Your objective
Set down exactly, from the records below, the line with "9: (119, 104, 0.32)" through the line with "44: (35, 234, 0.29)", and nothing else.

[Collected data]
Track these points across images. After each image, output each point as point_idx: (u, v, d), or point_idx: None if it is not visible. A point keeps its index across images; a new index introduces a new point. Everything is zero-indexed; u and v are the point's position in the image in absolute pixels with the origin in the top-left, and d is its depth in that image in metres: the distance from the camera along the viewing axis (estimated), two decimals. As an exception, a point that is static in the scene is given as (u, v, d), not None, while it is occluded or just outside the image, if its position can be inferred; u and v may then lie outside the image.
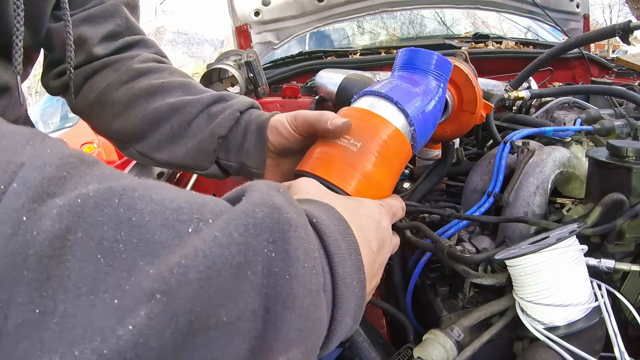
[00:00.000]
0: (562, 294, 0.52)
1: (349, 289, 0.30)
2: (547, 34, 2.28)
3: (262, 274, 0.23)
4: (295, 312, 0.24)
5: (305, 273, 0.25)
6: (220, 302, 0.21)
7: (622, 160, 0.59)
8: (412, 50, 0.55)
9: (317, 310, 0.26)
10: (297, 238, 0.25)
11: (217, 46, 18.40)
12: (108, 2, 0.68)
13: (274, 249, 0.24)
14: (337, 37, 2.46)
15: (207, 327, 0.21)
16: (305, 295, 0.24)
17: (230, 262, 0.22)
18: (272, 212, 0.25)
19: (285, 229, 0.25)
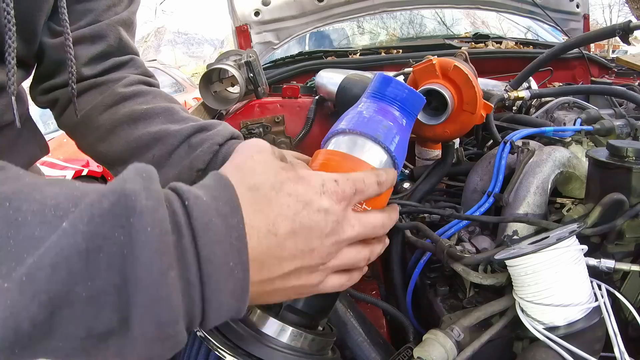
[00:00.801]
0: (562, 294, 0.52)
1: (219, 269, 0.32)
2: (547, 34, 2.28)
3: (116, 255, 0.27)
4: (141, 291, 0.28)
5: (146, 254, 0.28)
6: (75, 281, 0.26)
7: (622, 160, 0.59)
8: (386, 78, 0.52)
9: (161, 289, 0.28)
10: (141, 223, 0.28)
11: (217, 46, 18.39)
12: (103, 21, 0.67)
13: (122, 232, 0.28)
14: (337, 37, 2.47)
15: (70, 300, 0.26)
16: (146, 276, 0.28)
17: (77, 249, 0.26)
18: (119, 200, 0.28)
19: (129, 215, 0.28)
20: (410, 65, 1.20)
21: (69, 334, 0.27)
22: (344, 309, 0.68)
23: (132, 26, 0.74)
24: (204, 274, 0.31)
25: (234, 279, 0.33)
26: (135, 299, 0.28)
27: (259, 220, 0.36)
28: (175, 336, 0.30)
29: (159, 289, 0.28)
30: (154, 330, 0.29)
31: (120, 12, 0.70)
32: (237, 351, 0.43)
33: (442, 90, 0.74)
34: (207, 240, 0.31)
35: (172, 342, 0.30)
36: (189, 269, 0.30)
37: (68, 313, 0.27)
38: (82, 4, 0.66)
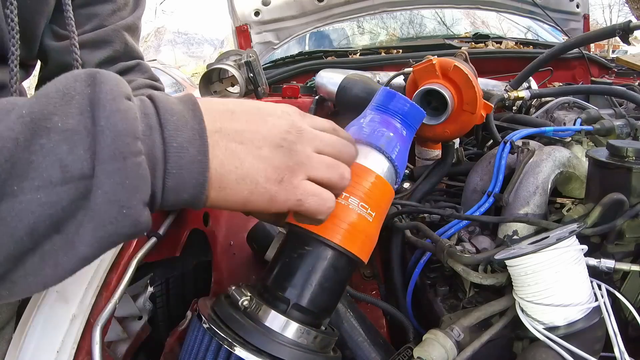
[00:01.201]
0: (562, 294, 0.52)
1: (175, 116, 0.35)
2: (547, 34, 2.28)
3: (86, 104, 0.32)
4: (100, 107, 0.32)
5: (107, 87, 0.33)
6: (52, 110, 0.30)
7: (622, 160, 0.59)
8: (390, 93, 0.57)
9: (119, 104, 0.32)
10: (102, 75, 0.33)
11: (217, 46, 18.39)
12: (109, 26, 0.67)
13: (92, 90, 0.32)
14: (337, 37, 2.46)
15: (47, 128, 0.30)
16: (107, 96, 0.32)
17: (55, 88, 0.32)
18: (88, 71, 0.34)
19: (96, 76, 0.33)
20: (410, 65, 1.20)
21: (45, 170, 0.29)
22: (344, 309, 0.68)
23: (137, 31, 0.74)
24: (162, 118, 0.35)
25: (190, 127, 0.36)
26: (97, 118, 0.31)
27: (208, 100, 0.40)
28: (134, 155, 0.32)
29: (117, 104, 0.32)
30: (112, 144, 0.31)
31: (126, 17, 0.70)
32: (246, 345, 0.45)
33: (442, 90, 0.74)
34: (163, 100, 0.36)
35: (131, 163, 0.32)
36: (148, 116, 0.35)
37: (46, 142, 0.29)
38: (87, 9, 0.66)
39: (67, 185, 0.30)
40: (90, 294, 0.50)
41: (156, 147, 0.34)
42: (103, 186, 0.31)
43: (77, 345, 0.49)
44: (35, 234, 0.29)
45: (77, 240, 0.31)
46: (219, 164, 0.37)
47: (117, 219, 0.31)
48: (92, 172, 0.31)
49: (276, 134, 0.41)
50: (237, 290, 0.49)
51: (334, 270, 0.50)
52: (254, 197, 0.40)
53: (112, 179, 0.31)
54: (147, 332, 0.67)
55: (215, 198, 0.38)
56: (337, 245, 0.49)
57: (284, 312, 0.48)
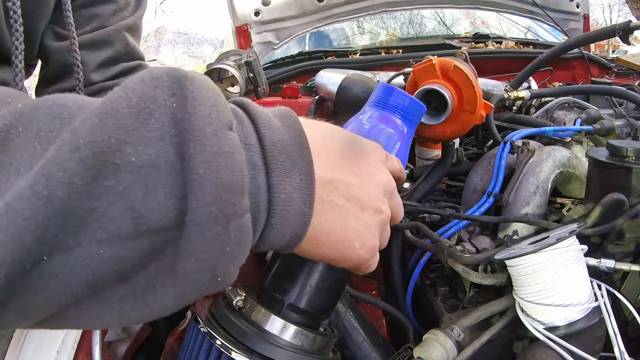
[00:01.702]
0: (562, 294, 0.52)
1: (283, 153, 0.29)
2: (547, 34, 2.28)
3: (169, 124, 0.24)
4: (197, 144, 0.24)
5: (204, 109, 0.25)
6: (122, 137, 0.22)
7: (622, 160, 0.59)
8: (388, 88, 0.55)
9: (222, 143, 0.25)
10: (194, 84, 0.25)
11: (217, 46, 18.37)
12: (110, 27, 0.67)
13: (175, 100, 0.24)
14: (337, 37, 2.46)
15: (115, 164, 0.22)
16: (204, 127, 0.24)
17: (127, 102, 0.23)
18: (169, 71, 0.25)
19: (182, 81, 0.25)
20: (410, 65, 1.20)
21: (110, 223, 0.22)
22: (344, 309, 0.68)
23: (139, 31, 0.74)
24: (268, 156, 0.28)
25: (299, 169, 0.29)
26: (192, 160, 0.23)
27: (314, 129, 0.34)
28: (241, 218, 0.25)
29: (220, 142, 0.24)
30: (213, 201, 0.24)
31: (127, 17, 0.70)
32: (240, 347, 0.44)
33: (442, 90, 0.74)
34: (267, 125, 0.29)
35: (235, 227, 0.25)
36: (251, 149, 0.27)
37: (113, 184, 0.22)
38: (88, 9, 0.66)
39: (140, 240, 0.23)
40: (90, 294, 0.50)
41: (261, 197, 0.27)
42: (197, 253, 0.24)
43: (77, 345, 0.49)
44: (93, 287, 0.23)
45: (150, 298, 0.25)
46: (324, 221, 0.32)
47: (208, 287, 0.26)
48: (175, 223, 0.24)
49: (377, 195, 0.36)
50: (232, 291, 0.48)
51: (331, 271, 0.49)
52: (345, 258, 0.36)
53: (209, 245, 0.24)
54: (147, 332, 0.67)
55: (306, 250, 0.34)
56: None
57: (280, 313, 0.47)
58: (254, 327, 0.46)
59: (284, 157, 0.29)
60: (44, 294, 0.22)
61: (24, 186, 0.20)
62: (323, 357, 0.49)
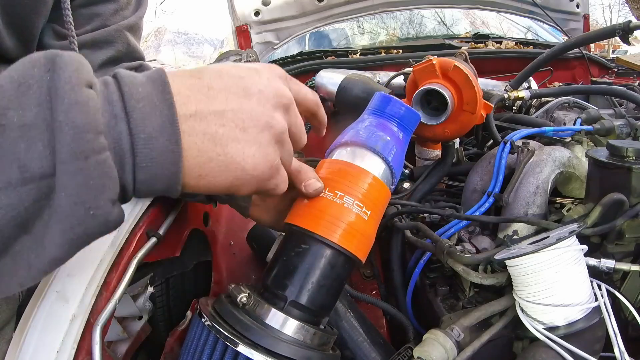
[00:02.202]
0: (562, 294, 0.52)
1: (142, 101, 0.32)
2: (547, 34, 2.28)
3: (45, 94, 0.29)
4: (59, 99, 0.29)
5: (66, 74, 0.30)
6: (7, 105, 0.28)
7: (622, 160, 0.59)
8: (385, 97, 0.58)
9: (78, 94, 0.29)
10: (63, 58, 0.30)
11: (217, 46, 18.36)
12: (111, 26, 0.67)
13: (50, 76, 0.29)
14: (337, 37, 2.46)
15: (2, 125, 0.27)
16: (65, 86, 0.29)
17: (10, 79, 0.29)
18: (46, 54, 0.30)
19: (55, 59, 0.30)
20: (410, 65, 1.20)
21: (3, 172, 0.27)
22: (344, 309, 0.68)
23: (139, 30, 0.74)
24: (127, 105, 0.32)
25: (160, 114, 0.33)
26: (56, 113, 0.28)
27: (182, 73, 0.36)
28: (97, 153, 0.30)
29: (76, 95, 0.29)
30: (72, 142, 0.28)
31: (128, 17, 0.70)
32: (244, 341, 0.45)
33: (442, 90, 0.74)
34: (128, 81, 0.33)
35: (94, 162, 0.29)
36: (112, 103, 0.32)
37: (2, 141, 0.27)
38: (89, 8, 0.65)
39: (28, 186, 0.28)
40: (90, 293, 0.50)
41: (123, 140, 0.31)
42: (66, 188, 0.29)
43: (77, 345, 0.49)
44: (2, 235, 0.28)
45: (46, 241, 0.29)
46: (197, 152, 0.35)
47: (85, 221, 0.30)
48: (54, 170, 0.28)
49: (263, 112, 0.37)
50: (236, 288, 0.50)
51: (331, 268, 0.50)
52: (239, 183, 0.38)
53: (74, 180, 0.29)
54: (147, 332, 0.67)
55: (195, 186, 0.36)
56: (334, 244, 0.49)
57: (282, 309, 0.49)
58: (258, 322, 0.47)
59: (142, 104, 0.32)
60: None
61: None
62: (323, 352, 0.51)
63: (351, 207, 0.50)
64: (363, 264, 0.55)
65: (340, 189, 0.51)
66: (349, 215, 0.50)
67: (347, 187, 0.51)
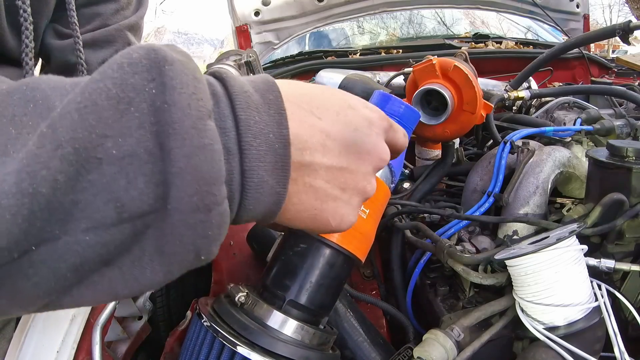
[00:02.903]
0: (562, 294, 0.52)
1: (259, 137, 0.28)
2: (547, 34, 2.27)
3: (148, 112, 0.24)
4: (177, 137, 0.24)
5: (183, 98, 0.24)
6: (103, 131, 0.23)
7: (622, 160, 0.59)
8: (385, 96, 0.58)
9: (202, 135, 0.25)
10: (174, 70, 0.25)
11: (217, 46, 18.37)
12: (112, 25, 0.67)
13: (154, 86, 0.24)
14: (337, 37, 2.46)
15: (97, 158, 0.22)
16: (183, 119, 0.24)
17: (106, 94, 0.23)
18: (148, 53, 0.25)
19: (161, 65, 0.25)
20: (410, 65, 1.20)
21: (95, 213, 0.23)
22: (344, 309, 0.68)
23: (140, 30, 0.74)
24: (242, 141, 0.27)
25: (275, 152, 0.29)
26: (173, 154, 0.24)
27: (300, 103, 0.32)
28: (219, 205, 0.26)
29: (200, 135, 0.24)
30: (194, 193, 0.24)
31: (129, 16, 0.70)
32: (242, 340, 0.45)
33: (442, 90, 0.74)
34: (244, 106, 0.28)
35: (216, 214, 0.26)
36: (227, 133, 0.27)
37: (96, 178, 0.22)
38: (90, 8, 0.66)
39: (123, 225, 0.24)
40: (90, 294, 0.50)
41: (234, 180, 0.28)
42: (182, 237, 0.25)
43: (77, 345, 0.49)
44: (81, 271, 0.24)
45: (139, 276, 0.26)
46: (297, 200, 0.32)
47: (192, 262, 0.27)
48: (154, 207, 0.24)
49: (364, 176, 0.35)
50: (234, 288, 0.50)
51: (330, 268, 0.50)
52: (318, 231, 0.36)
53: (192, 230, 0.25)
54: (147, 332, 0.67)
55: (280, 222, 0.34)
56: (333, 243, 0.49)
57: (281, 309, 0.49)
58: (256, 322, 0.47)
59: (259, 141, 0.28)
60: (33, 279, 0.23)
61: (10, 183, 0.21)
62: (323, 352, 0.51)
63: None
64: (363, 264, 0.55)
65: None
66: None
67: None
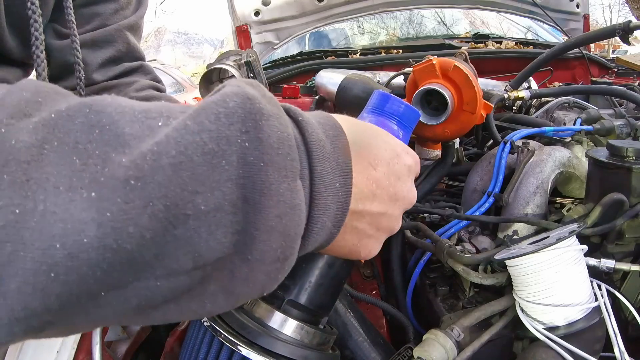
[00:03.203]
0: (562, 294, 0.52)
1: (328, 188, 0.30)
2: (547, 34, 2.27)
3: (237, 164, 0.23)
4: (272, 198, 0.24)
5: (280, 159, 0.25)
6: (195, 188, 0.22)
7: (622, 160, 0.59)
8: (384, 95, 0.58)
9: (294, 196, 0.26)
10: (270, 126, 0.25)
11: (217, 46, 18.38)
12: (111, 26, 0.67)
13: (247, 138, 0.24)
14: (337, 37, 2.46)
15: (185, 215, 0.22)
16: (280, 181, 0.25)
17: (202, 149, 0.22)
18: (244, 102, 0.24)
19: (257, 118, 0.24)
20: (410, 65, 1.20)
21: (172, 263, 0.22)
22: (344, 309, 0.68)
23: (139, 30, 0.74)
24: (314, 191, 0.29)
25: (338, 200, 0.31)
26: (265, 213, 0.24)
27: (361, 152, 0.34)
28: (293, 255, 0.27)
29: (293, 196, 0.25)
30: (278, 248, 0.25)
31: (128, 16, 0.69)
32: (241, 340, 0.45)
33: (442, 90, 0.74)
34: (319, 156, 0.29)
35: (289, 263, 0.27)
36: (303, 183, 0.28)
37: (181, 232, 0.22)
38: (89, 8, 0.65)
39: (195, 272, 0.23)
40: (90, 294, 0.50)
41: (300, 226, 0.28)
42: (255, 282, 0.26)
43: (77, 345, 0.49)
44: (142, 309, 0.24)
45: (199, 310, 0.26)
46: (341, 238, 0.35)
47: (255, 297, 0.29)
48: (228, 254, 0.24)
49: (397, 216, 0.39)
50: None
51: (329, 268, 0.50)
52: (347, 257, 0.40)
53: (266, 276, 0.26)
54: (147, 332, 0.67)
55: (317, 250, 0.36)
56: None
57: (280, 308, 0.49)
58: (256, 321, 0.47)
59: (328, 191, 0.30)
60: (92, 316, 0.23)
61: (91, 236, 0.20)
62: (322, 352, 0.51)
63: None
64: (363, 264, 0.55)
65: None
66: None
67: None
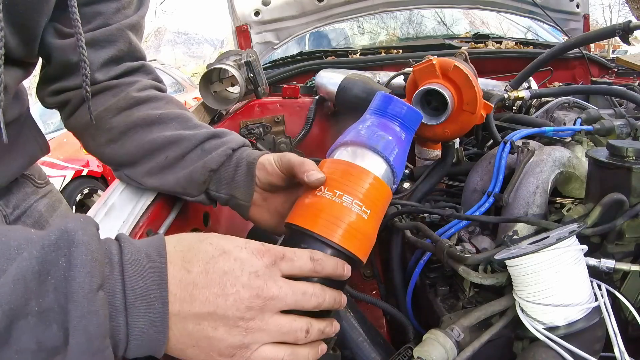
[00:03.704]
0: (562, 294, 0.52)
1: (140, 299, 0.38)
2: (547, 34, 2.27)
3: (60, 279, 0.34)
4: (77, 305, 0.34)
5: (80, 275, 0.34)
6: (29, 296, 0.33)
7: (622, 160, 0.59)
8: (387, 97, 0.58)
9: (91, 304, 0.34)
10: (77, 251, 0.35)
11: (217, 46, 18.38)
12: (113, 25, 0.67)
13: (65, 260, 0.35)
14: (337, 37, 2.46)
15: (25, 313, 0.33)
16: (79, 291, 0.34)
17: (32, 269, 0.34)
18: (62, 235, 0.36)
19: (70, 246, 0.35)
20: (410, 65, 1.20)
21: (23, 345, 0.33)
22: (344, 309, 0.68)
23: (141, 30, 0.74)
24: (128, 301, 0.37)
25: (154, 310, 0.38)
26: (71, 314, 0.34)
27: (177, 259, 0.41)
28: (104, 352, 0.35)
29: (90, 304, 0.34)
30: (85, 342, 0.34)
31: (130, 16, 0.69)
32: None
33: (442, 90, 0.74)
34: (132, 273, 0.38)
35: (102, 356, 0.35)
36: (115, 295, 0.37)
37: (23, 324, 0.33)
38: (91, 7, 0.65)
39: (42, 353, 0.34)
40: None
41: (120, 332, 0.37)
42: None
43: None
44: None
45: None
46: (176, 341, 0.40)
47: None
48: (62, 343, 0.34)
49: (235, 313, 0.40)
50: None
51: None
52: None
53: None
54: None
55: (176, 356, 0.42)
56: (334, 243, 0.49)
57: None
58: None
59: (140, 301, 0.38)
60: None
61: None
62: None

Answer box
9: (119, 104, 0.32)
10: (102, 75, 0.33)
11: (217, 46, 18.39)
12: (109, 26, 0.67)
13: (92, 90, 0.32)
14: (337, 37, 2.46)
15: (47, 128, 0.30)
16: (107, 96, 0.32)
17: (55, 88, 0.32)
18: (88, 71, 0.34)
19: (96, 76, 0.33)
20: (410, 65, 1.20)
21: (45, 170, 0.29)
22: (344, 309, 0.68)
23: (137, 31, 0.74)
24: (162, 118, 0.35)
25: (190, 127, 0.36)
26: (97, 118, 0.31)
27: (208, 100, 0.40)
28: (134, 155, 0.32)
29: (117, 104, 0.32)
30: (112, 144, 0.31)
31: (126, 17, 0.70)
32: (246, 345, 0.45)
33: (442, 90, 0.74)
34: (163, 100, 0.36)
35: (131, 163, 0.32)
36: (148, 116, 0.35)
37: (46, 142, 0.29)
38: (87, 9, 0.66)
39: (67, 185, 0.30)
40: (90, 294, 0.50)
41: (156, 147, 0.34)
42: (103, 186, 0.31)
43: (77, 345, 0.49)
44: (35, 234, 0.29)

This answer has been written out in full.